## Goal of the exercise:
How many lines in the material below contain the string "Ramonage"? Case counts. Reply with the number alone.
** Dataset entries follows **
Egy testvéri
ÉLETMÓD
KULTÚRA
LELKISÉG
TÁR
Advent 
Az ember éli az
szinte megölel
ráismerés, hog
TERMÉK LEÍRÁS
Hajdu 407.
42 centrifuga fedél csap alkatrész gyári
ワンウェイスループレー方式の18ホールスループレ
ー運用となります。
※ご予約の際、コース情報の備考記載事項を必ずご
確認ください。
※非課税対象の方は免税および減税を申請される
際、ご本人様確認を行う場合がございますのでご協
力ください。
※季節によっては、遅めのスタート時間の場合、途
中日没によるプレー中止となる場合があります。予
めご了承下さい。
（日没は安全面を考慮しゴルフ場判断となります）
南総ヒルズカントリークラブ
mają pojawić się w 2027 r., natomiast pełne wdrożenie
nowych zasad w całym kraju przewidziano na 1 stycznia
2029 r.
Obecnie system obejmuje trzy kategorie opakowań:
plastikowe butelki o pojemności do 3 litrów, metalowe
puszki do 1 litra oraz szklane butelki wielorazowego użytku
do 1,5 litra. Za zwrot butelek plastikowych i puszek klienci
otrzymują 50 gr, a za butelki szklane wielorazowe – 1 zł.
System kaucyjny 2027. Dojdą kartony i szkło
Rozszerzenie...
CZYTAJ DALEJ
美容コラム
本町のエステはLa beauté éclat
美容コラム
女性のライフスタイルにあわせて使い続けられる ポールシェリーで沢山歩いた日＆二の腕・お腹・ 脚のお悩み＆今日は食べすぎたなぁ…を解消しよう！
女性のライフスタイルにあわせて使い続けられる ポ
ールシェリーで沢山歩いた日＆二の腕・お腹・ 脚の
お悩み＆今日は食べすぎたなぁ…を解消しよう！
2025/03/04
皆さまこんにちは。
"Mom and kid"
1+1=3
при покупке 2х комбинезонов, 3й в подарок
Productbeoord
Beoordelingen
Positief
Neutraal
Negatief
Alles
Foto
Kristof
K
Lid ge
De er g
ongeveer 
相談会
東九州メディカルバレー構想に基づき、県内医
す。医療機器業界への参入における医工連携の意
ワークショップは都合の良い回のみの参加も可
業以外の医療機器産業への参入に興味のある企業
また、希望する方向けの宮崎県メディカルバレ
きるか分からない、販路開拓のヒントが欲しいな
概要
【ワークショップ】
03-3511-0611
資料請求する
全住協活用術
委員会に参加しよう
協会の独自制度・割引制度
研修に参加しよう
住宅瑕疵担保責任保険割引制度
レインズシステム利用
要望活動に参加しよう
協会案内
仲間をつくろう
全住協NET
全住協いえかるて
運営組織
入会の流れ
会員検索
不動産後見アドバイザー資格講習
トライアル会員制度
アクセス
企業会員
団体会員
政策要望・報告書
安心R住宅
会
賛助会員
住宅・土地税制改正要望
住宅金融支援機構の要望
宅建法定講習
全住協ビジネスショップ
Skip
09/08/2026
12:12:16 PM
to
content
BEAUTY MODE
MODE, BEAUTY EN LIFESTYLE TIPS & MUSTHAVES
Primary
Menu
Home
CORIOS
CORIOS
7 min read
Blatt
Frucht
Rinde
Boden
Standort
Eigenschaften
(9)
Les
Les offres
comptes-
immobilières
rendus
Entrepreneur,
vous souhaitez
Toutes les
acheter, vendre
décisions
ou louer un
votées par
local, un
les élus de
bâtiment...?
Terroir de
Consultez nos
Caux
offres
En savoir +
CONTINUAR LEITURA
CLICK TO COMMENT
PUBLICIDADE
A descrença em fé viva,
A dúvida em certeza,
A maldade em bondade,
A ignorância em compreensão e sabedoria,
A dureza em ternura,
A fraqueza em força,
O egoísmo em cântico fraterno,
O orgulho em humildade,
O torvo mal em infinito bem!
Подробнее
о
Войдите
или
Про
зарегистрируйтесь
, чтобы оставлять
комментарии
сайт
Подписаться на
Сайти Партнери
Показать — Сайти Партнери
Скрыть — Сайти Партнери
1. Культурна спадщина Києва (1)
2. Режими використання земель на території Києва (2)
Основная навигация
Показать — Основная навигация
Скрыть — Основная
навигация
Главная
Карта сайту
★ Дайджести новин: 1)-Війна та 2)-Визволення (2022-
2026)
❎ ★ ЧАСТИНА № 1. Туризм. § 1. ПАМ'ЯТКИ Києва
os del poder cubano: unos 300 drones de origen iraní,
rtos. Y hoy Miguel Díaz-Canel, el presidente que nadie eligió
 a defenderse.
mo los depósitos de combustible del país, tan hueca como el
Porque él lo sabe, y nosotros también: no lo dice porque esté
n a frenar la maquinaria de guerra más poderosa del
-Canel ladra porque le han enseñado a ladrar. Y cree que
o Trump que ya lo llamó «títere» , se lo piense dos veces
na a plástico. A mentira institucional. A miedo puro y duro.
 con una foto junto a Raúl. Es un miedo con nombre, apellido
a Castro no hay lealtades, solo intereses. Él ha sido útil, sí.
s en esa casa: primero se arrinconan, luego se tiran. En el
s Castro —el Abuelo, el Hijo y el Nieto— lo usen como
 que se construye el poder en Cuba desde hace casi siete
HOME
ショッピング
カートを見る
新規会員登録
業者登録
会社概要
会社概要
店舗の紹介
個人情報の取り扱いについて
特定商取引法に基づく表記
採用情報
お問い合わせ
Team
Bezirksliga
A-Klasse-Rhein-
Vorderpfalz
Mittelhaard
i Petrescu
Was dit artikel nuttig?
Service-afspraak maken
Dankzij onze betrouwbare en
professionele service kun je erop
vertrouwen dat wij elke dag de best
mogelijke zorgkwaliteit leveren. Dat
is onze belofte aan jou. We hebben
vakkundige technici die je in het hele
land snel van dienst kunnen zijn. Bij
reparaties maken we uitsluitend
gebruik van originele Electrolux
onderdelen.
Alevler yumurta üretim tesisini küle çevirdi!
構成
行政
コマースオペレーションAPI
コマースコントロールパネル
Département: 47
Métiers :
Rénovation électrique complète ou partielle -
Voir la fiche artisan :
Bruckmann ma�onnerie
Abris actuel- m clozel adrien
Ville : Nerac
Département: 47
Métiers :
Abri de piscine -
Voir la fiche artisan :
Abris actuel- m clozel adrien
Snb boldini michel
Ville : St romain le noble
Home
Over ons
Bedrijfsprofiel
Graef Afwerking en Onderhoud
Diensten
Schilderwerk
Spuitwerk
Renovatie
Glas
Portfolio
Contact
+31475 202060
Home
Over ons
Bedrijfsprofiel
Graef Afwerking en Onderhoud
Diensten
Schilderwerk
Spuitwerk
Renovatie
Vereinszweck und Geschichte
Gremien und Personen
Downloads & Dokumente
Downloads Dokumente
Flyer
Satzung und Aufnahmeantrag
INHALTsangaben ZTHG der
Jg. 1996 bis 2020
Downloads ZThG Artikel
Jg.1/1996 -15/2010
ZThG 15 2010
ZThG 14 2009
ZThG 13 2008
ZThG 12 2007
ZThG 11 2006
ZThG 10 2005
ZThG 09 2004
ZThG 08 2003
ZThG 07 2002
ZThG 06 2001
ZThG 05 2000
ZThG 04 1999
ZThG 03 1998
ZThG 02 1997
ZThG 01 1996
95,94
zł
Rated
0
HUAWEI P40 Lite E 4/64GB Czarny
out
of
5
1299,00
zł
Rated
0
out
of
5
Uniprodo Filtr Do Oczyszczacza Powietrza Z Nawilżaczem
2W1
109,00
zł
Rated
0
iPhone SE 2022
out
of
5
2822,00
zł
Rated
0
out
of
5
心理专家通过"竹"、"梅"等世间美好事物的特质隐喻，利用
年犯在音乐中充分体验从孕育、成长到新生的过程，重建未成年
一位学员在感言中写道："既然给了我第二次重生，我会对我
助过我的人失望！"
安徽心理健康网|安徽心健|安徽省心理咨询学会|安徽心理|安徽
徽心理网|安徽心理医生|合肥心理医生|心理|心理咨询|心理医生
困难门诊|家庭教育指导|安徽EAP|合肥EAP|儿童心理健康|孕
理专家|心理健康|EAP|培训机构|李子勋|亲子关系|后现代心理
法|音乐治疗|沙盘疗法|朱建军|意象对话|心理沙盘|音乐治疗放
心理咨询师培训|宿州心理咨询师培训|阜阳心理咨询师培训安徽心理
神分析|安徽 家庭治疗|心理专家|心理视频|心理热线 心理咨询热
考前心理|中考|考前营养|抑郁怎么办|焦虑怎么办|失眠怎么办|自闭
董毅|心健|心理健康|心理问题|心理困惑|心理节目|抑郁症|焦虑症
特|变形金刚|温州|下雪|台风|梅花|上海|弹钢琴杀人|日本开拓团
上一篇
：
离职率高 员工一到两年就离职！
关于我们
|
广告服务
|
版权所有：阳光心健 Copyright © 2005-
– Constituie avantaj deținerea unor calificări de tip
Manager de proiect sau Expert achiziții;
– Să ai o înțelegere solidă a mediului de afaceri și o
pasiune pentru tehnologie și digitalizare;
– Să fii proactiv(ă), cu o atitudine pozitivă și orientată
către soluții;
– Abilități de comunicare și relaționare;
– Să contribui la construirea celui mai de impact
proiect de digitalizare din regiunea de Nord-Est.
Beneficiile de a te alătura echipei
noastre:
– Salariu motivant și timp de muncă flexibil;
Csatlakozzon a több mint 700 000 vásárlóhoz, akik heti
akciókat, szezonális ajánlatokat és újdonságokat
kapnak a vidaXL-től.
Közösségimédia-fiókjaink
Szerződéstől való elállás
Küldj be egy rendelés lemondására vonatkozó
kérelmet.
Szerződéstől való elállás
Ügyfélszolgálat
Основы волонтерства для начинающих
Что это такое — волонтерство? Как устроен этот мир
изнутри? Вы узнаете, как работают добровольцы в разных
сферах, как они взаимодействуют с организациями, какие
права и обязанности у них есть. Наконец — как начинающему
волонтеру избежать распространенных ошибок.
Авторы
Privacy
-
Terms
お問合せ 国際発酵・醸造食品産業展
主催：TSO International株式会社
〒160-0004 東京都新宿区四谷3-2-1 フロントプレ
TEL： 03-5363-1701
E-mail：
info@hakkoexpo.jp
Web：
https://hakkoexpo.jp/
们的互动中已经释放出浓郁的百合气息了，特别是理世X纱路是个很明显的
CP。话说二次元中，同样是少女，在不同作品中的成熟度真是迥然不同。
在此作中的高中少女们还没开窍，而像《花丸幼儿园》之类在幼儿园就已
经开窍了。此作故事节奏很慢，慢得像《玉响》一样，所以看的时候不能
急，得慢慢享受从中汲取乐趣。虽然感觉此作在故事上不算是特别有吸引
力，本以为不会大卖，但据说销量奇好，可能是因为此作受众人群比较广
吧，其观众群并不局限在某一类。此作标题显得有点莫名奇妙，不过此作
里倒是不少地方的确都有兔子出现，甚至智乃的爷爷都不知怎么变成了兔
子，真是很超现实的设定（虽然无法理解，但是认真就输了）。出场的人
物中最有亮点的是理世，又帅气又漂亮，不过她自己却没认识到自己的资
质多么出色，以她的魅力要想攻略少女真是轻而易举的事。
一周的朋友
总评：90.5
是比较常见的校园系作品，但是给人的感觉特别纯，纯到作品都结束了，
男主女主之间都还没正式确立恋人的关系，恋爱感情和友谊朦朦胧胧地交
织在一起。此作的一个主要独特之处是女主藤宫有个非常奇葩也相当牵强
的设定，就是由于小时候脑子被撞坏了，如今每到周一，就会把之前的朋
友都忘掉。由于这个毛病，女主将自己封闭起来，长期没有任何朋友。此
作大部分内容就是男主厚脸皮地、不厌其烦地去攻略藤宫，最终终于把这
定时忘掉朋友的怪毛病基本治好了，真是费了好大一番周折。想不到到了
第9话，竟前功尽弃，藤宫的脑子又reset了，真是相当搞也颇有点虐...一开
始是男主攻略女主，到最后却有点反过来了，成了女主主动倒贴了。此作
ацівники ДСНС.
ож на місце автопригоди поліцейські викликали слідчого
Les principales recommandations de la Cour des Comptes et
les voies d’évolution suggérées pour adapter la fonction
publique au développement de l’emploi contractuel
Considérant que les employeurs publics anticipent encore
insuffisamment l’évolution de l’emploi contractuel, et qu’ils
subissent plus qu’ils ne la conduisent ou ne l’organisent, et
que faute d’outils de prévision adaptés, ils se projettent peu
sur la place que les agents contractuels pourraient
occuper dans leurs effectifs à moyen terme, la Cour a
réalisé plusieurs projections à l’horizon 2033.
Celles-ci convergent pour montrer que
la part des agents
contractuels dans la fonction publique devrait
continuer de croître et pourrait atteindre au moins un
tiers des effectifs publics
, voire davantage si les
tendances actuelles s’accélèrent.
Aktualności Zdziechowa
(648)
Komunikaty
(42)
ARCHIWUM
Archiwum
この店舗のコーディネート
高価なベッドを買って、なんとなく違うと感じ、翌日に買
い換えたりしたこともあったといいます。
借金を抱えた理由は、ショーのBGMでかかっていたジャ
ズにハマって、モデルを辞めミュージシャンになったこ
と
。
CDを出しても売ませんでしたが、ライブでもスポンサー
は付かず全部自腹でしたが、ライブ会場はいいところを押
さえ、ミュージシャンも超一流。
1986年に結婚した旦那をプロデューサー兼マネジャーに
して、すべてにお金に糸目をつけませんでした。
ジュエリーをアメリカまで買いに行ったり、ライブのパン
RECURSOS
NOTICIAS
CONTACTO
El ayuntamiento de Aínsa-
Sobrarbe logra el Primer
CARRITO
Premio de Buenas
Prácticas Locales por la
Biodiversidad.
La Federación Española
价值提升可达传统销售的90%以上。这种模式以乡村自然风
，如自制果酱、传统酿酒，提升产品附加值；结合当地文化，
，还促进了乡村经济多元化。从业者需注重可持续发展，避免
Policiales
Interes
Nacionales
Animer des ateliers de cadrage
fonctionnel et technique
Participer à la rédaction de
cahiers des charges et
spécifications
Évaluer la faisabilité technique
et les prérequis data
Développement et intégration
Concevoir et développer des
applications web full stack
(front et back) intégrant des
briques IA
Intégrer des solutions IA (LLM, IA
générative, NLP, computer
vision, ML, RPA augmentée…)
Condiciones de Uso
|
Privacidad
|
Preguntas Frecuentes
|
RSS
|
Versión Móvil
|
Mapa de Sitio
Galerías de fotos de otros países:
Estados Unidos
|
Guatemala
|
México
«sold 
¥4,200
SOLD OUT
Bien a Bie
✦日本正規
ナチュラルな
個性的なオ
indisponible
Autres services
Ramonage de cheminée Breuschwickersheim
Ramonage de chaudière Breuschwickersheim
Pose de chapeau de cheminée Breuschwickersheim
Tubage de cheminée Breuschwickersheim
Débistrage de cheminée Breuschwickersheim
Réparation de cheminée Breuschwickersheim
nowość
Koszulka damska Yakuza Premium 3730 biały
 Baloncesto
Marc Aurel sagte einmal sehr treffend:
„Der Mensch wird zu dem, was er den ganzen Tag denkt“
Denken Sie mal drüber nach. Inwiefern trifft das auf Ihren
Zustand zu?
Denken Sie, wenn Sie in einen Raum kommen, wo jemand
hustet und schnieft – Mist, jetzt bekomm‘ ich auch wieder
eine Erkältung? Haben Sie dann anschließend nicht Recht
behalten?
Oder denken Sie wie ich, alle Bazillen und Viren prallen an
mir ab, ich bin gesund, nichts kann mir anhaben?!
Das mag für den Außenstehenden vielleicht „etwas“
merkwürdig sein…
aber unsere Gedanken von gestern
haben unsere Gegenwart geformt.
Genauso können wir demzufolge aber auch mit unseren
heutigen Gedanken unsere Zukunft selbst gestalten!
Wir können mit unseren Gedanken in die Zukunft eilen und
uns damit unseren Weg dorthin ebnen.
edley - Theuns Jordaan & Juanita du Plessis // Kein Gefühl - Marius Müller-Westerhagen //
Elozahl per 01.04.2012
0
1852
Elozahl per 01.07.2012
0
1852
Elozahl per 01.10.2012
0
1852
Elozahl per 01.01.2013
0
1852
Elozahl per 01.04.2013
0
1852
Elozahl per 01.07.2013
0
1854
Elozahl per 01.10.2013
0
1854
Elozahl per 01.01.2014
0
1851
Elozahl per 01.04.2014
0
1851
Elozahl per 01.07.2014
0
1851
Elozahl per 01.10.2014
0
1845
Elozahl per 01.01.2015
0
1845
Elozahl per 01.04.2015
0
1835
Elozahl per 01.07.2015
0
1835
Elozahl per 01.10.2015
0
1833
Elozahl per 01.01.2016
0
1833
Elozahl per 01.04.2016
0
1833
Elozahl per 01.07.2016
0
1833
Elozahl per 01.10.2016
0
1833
** End of Dataset entries **
## Expected output:
2